| Exercise |
Starting at the line below holding "hfov_deg: 102.1" and stopping at the line holding "focal_mm: 2.22", print every line exactly, both ends included, and leave the rest out.

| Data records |
--- --- ---

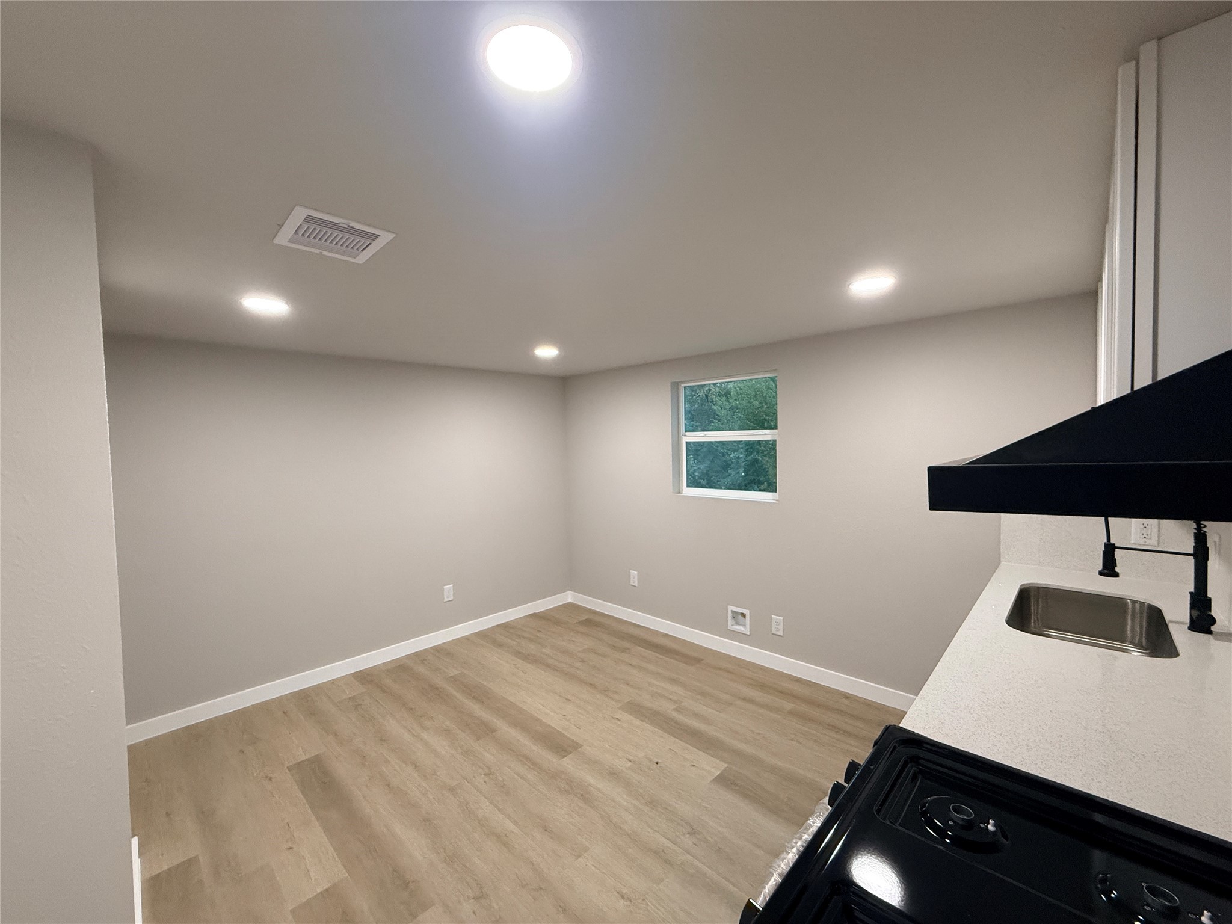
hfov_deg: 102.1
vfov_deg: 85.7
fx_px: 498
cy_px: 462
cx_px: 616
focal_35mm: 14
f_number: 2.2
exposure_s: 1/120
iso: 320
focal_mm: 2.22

--- --- ---

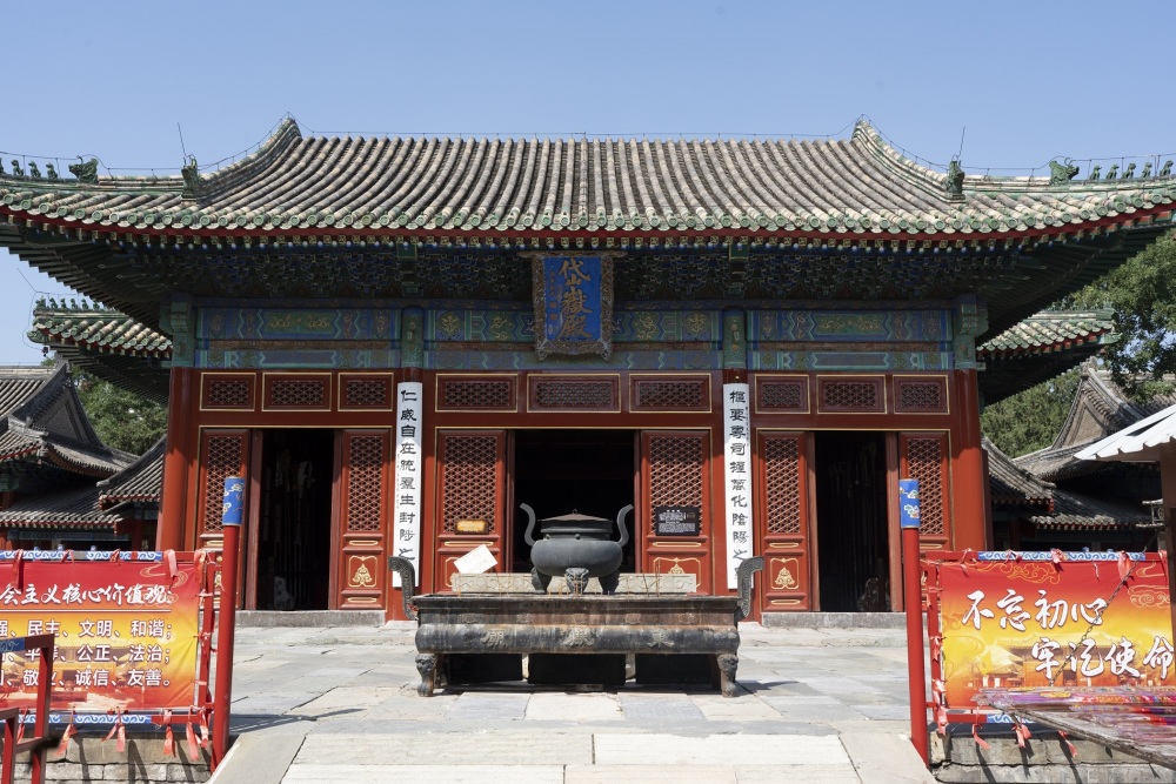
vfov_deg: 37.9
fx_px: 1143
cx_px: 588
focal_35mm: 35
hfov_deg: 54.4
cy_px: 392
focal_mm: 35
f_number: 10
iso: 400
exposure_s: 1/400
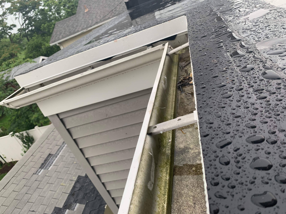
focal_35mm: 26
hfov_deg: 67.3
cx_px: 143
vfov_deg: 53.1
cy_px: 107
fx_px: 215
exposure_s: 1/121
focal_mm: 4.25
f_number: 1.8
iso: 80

--- --- ---

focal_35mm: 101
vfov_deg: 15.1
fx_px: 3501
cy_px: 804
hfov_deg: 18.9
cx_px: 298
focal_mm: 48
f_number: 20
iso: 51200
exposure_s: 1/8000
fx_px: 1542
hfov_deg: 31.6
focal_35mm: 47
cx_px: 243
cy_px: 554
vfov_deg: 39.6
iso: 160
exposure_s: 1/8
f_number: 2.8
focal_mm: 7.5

--- --- ---

| Solution |
hfov_deg: 102.1
vfov_deg: 85.7
fx_px: 498
cy_px: 462
cx_px: 616
focal_35mm: 14
f_number: 2.2
exposure_s: 1/120
iso: 320
focal_mm: 2.22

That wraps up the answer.